Named joint coordinates
+ + + +

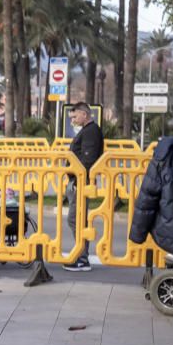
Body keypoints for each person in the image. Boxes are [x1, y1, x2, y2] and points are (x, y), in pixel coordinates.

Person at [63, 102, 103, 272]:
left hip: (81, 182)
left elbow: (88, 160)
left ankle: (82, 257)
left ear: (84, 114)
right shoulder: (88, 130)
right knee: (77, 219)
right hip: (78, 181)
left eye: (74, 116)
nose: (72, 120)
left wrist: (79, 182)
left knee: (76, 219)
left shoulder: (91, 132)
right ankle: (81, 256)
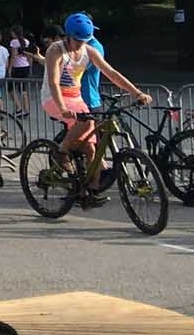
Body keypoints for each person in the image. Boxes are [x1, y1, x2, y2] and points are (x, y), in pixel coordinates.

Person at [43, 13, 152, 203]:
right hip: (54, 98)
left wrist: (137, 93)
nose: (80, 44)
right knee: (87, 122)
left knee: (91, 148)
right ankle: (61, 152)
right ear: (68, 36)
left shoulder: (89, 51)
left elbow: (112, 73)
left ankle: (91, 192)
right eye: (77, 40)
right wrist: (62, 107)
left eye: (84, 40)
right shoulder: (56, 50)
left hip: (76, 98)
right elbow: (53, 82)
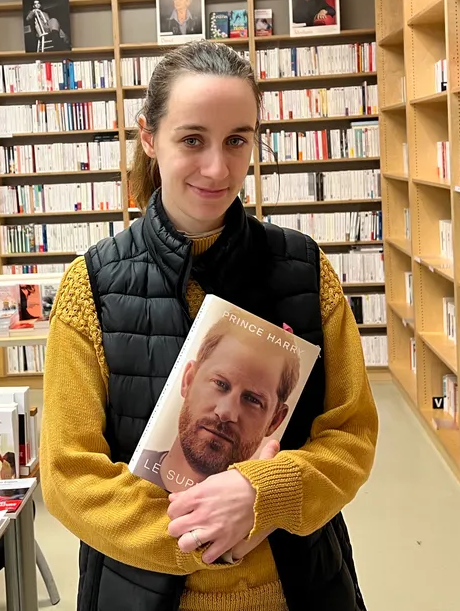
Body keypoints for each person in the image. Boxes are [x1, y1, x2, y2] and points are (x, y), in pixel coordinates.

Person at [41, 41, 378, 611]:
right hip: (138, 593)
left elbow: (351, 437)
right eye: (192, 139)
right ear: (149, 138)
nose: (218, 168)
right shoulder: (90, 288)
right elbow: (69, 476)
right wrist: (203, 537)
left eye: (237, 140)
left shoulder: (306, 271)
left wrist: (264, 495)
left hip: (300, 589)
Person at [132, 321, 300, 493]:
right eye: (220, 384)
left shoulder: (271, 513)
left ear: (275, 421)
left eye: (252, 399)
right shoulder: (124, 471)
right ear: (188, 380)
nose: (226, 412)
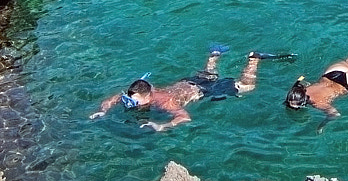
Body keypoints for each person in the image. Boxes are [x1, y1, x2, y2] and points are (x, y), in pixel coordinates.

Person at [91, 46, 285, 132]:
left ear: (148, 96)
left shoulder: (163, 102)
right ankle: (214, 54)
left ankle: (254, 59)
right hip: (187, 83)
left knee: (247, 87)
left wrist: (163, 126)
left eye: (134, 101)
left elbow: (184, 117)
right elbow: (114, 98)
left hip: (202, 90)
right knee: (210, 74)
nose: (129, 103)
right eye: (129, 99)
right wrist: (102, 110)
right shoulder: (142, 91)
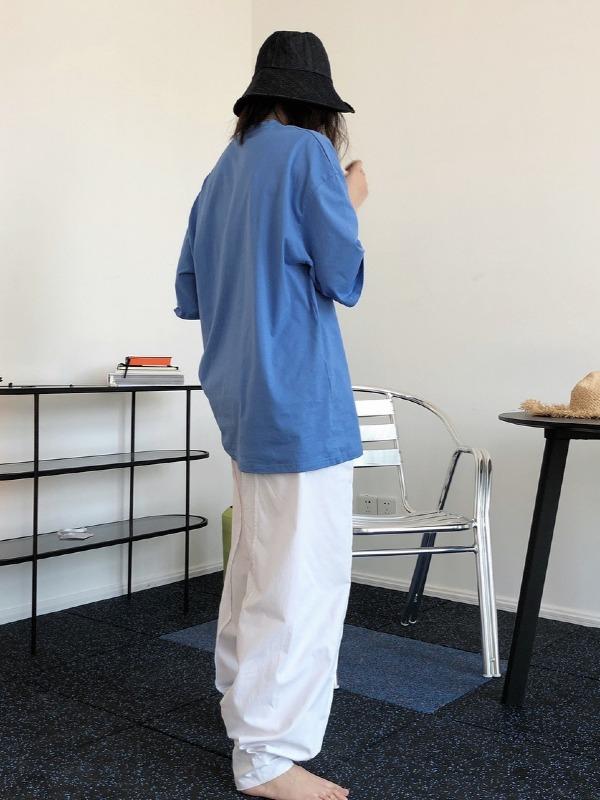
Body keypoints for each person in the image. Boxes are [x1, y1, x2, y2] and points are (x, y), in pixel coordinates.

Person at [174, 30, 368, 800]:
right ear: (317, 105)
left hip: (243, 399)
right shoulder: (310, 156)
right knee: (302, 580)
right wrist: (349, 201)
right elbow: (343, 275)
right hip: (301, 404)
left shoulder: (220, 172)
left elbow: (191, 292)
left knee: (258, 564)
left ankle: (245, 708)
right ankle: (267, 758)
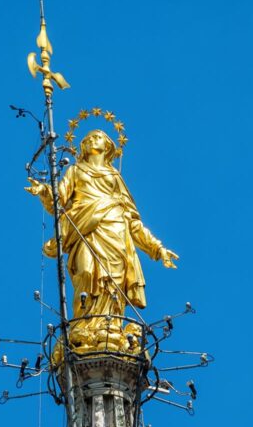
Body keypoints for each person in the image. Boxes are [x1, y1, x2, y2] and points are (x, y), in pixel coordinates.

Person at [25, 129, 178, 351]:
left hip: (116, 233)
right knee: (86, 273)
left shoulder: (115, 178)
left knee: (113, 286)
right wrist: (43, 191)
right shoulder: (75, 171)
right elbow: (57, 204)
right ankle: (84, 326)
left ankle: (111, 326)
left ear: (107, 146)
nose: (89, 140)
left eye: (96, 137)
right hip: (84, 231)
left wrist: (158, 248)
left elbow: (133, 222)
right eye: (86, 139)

+ + + +

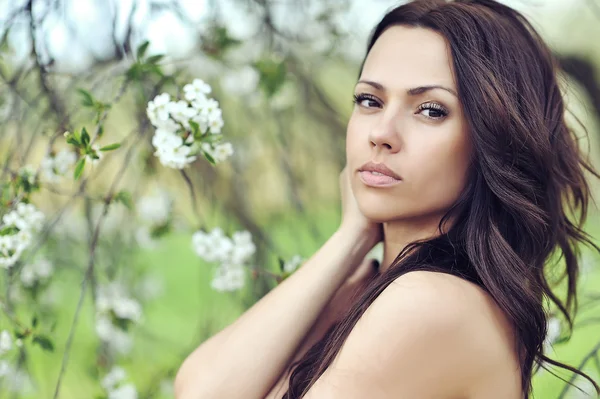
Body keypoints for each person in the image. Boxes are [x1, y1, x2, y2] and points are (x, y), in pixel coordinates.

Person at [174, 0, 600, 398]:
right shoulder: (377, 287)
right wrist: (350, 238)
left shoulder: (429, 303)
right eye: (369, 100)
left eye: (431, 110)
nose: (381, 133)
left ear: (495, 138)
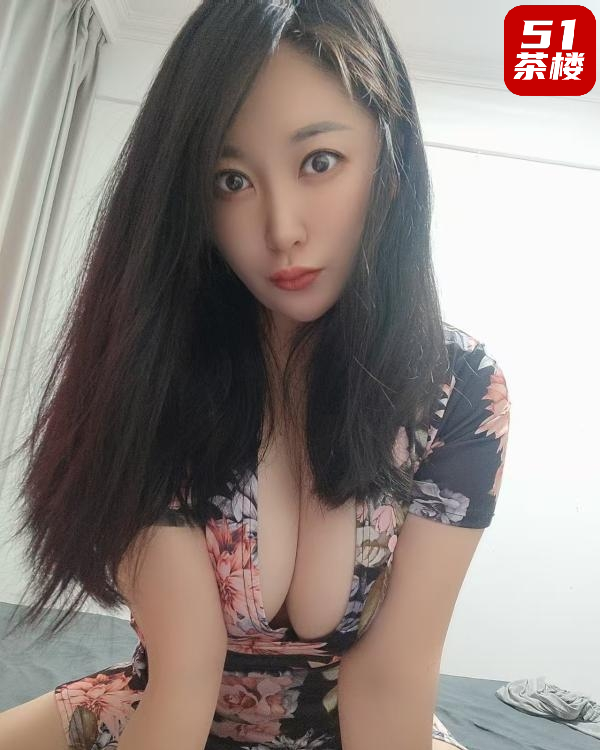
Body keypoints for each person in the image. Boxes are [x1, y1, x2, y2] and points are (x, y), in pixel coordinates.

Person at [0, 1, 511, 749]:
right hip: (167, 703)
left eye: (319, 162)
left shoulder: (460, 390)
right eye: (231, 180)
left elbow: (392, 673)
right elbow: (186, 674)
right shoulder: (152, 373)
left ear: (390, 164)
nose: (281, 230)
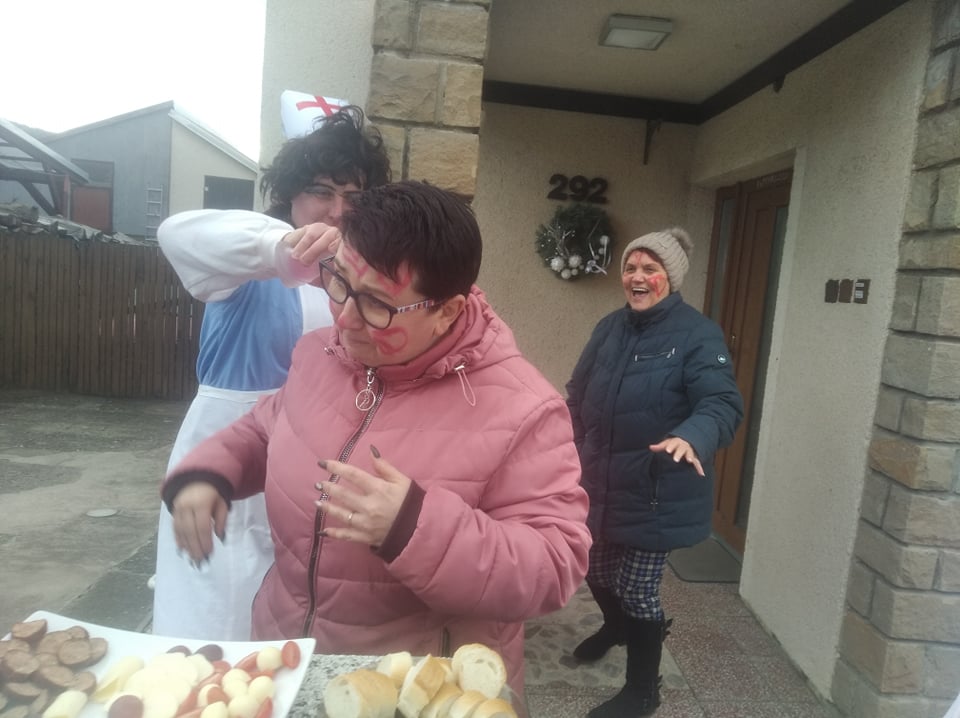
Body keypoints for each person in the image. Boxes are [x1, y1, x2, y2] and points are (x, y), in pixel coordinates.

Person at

+ + + +

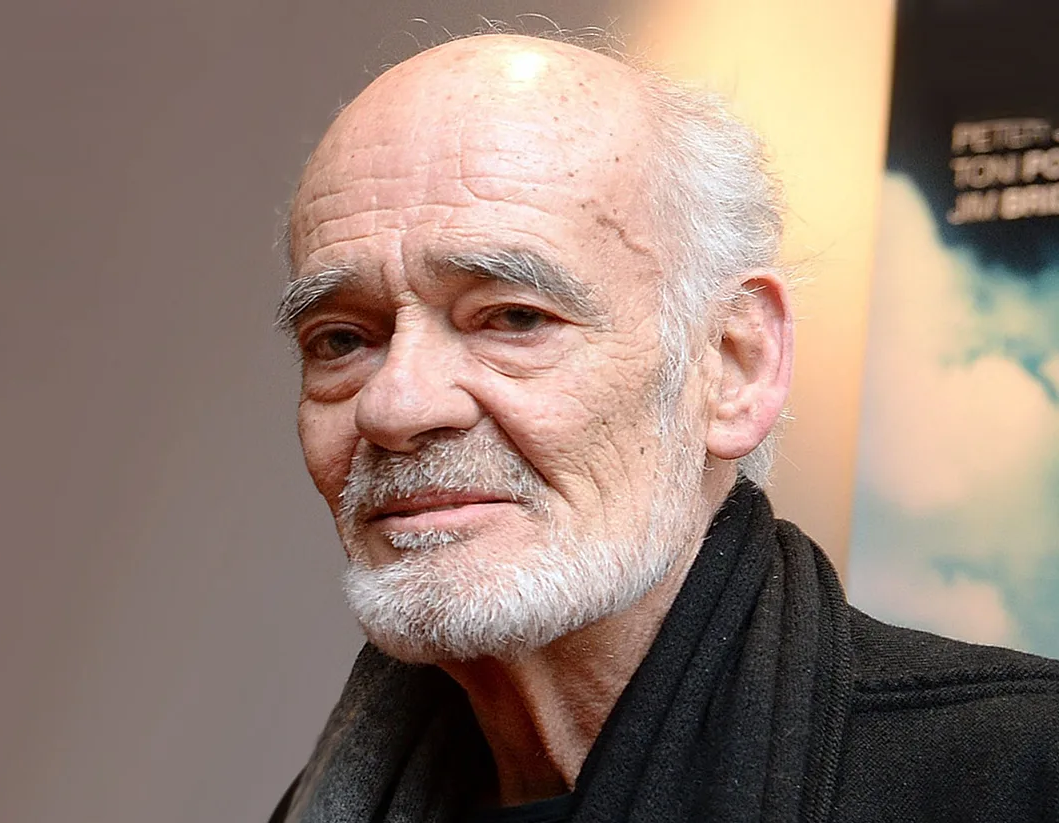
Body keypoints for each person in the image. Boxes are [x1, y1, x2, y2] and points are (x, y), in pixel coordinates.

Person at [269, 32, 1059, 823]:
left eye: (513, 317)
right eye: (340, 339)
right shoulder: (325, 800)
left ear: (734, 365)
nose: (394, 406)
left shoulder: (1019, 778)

+ + + +

TASK REQUIREMENTS: Filter the preceding entries down to the lines with "knee".

RESULT OF THIS EXERCISE:
right knee: (77, 219)
left knee: (76, 219)
right knee: (87, 122)
left knee: (91, 148)
left knee: (247, 87)
right knee: (210, 74)
right knee: (302, 580)
left knee: (258, 564)
right knee: (86, 273)
left knee: (113, 286)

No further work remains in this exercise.